My primary concern was — and is — being the best football player I can be; I really didn’t even view it as much of a punishment or sacrifice.
On Jan. 2 of this year, just days after our season ended earlier than we all had hoped — and yes, my actions during the prior offseason definitely contributed to our failure to make the playoffs; it killed me seeing our guys fight so hard when I wasn’t out there with them — I boarded a private flight to Las Vegas with several teammates. During the flight, I had two beers and two drinks. It was the first time I had consumed so much as a drop of alcohol since July 4, 2014, the day of the DWI.
Anyone who knows me knows that I am not much of a drinker. Even calling me a social drinker would be an exaggeration, but at that moment, on that flight, I made a choice. The wrong choice, as it turned out.
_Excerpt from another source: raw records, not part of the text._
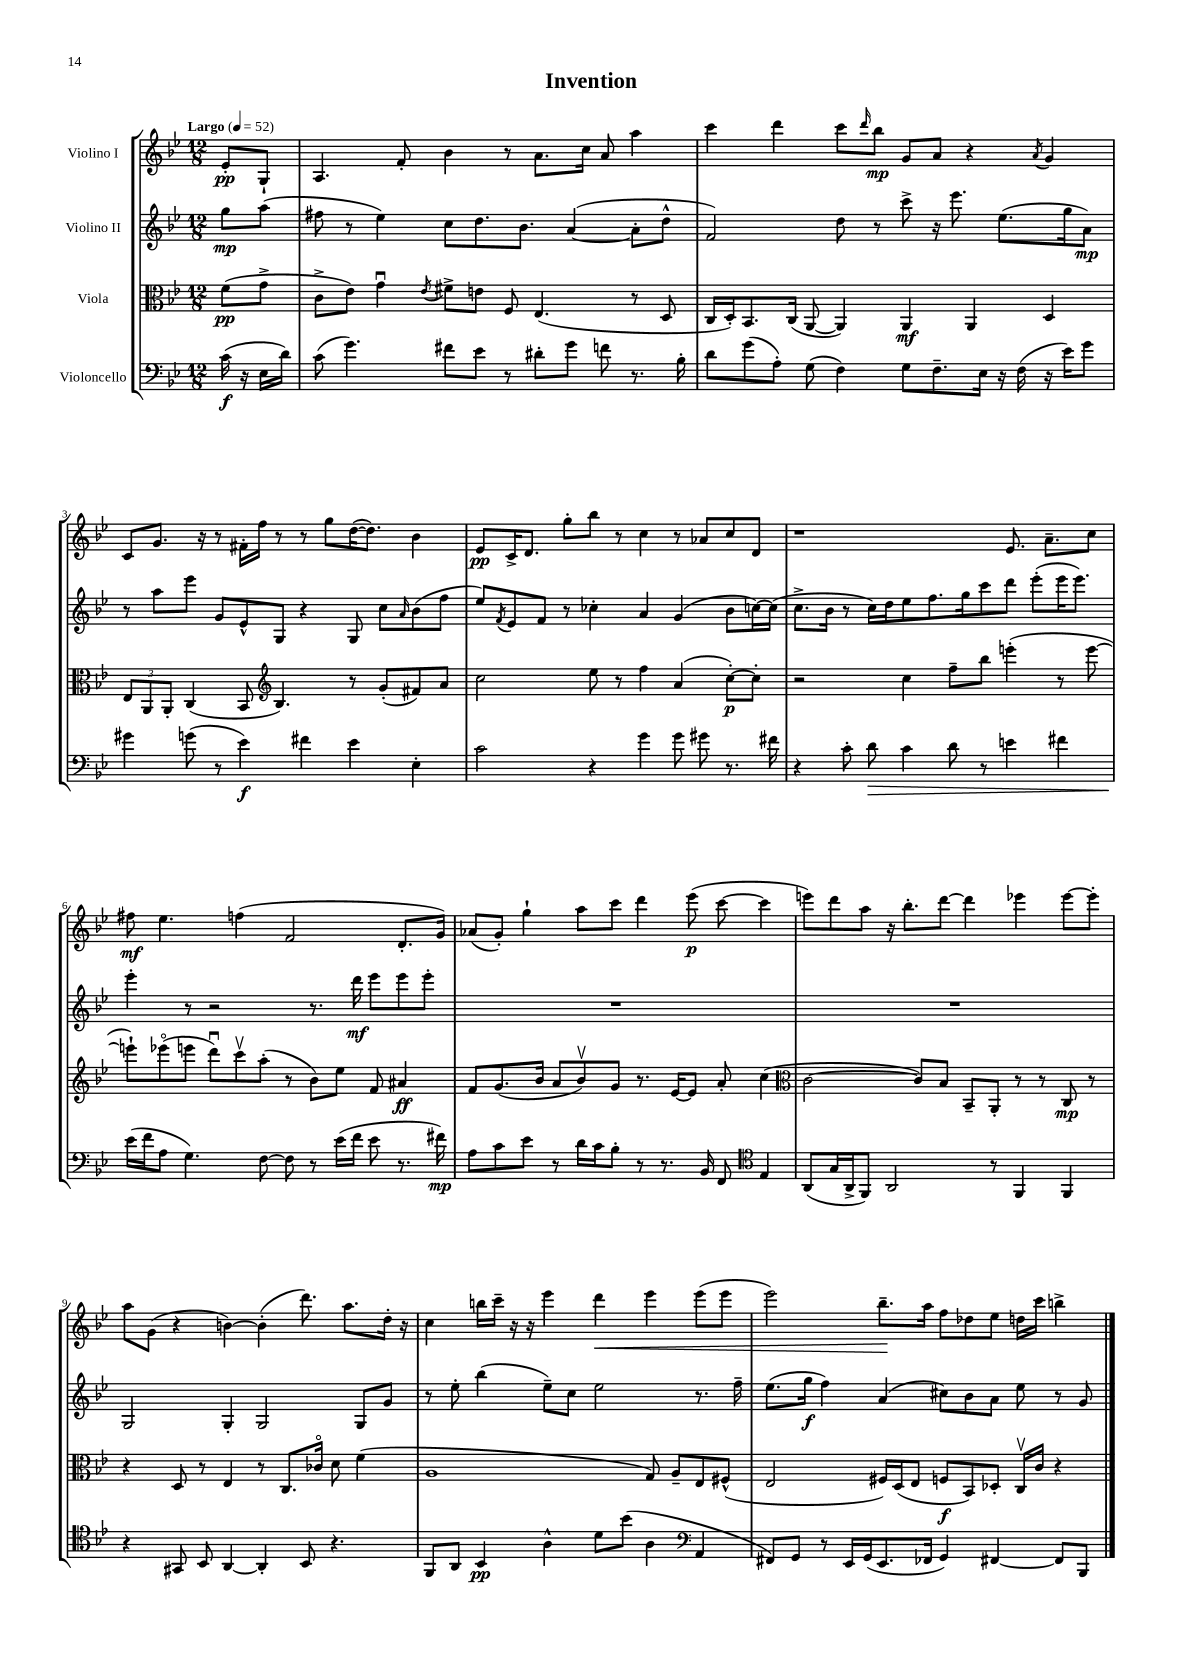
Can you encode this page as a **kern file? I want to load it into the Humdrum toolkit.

**kern	**kern	**kern	**kern
*staff4	*staff3	*staff2	*staff1
*clefF4	*clefC3	*clefG2	*clefG2
*k[b-e-]	*k[b-e-]	*k[b-e-]	*k[b-e-]
*M12/8	*M12/8	*M12/8	*M12/8
*MM52	*MM52	*MM52	*MM52
(16c	(8f	8gg	8e-'
16r	.	.	.
16E-	8g^	(8aa	8G`
16d)	.	.	.
=	=	=	=
(8c	8c^	8ff#	4.A
4.g)	8e-)	8r	.
.	4gu	4ee-)	.
.	.	.	8f'
.	8qe-	.	.
8f#	8f#^	8cc	4b-
8e-	8e	8.dd	.
8r	8F	.	8r
.	.	8.b-	.
8d#'	(4.E-	.	8.a
8g	.	([4a	.
.	.	.	16cc
8f	.	.	8a
8.r	8r	8a']	4aa
.	8D	8dd^^	.
16B-'	.	.	.
=	=	=	=
8d	16C	2f)	4ccc
.	16D')	.	.
(8g	8.BB-	.	.
8A')	.	.	4ddd
.	(16C	.	.
(8G	[8AA	.	.
4F)	4AA])	8dd	8ccc
.	.	.	16qqddd
.	.	8r	8bb-
8G	4AA	8ccc^	8g
8.F~	.	16r	8a
.	.	8.eee-	.
.	4AA	.	4r
16E-	.	.	.
16r	.	(8.ee-	.
(16F	.	.	.
.	.	.	8qa
16r	4D	.	4g
16e-)	.	16gg	.
8g	.	8a)	.
=	=	=	=
4g#	12E-	8r	8c
.	12AA	.	.
.	.	8aa	8.g
.	12AA'	.	.
(8g	(4C	8eee-	.
.	.	.	16r
8r	.	8g	8r
4e-)	8BB-	8e-^^	16f#'
.	.	.	16ff
*	*clefG2	*	*
.	4.B-)	8G	8r
4f#	.	4r	8r
.	.	.	8gg
4e-	8r	8G	([16dd
.	.	.	8.dd])
.	(8g'	8cc	.
.	.	16qqa	.
4E-'	8f#)	(8b-	4b-
.	8a	8ff	.
=	=	=	=
2c	2cc	8ee-)	8e-
.	.	8qf	.
.	.	8e-	16c^
.	.	.	8.d
.	.	8f	.
.	.	8r	8gg'
4r	8ee-	4cc-'	8bb-
.	8r	.	8r
4g	4ff	4a	4cc
8g	(4a	(4g	8r
8g#	.	.	8a-
8.r	[8cc')	8b-	8cc
.	8cc']	[16cc)	8d
16f#	.	(16cc]	.
=	=	=	=
4r	2r	8.cc^	1r
.	.	16b-	.
8c'	.	8r	.
8d	.	16cc)	.
.	.	16dd	.
4c	4cc	8ee-	.
.	.	8.ff	.
8d	8ff~	.	.
.	.	16gg	.
8r	8bb-	8ccc	.
4e	(4eee'	8ddd	8.e-
.	.	(8eee-'	.
.	.	.	8.a~
4f#	8r	16eee-	.
.	.	8.eee-)	.
.	[8eee	.	8cc
=	=	=	=
(16e-	8eee`])	4eee-'	8ff#
16f	.	.	.
8A	(8eee-o	.	4.ee-
4.G)	8eee	8r	.
.	8dddu)	2r	.
.	8cccv	.	(4ff
[8F	(8aa'	.	.
8F]	8r	.	2f
8r	8b-)	8.r	.
(16e-	8ee-	.	.
16f	.	16ddd	.
8e-	8f	8eee-	.
8.r	4a#	8eee-	8.d'
.	.	8eee-'	.
16f#)	.	.	16g)
=	=	=	=
8A	8f	1.r	(8a-
8c	(8.g	.	8g')
8e-	.	.	4gg`
.	16b-	.	.
8r	8a	.	.
16d	8b-v)	.	8aa
16c	.	.	.
8B-'	8g	.	8ccc
8r	8.r	.	4ddd
8.r	.	.	.
.	[16e-	.	.
.	8e-]	.	(8eee-
16BB-	.	.	.
8FF	8a'	.	[8ccc
*clefC4	*	*	*
4E-	(4cc	.	4ccc]
=	=	=	=
*	*clefC3	*	*
(8AA	[2c	1.r	8eee)
16G	.	.	8ddd
16AA^	.	.	.
8FF)	.	.	8aa
2AA	.	.	16r
.	.	.	8.bb-'
.	8c])	.	.
.	8B-	.	[8ddd
.	8BB-~	.	4ddd]
8r	8AA'	.	.
4FF	8r	.	4eee-
.	8r	.	.
4FF	8C	.	[8eee-
.	8r	.	8eee-']
=	=	=	=
4r	4r	2G	8aa
.	.	.	(8g
8GG#	8D	.	4r
8BB-	8r	.	.
[4AA	4E-	4G'	[4b)
4AA']	8r	2G	(4b']
.	8.C	.	.
8BB-	.	.	8.ddd)
.	16c-o	.	.
4.r	8d	.	.
.	.	.	8.aa
.	(4f	8G	.
.	.	8g	16dd'
.	.	.	16r
=	=	=	=
8FF	1A	8r	4cc
8AA	.	8ee-'	.
4BB-	.	(4bb-	16bb
.	.	.	16ccc~
.	.	.	16r
.	.	.	16r
4A^^	.	8ee-~)	4eee-
.	.	8cc	.
8d	.	2ee-	4ddd
(8b-	.	.	.
4A	8G)	.	4eee-
.	8A~	.	.
*clefF4	*	*	*
4AA	8E-	8.r	(8eee-
.	(8F#^^	.	8eee-
.	.	16ff~	.
=	=	=	=
8FF#)	2E-	(8.ee-	2eee-)
8GG	.	.	.
.	.	16gg	.
8r	.	4ff)	.
16EE-	.	.	.
(16GG	.	.	.
8.EE-	16F#)	(4a	8.bb-~
.	(16D	.	.
.	8E-	.	.
16FF-	.	.	16aa
4GG)	8F	8cc#)	8ff
.	8BB-)	8b-	8dd-
[4FF#	8D-'	8a	8ee-
.	16Cv	8ee-	16dd
.	16c	.	16ccc
8FF#]	4r	8r	4bb^
8BBB-	.	8g	.
==	==	==	==
*-	*-	*-	*-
Upon landing, I received the all-too-familiar notice by phone that I was to report to a testing location within four hours. I failed the test, obviously, and the rest is history … colored by media speculation and faux outrage.
In the end, of course, I failed myself.
It doesn’t matter if I thought that the league-imposed restriction on drinking had expired at the end of the regular season; what matters is that I didn’t confirm whether or not that was the case. Now, that oversight has further jeopardized my relationship with my team and our fans, my reputation, and maybe even my career.
So that’s it, Charles & Co.
These are the actual facts surrounding my situation, and these are my words. What comes next is uncertain. I haven’t decided whether to appeal the latest suspension. That’s a matter for my agent and me to discuss.
To those of you who traffic in lies and innuendo over fact, with seemingly no consequences for your actions …I really don’t know how you get away with it.
What I do know is the following: I am not a drug addict; I am not an alcoholic; I am not someone who deserves to be dissected and analyzed like some tragic example of everything that can possibly go wrong for a professional athlete. And … I am not going to die on account of the troubled state you wrongly believe my life to be in. I am a human being, with feelings and emotions and scars and flaws, just like anyone else. I make mistakes — I have made a lot of mistakes — but I am a good person, and I will persevere.
If I have a “problem,” it is that I am only 23 years old — with a lot left to learn. I’ve come a long way from those mean Fondren streets, but it’s clear that I can be a better me — one who kids coming up to me for selfies and autographs can be proud of. I want that future for myself. And I truly believe that what I am going through right now will only make me stronger. I believe that my future is bright.
If you see me someday, Chuck, Stephen A., Cris, or any other well-intentioned person to whom this letter is directed, please come on over, shake my hand, and say hello. I won’t be holding a grudge, but I will expect you to admit you were wrong about me.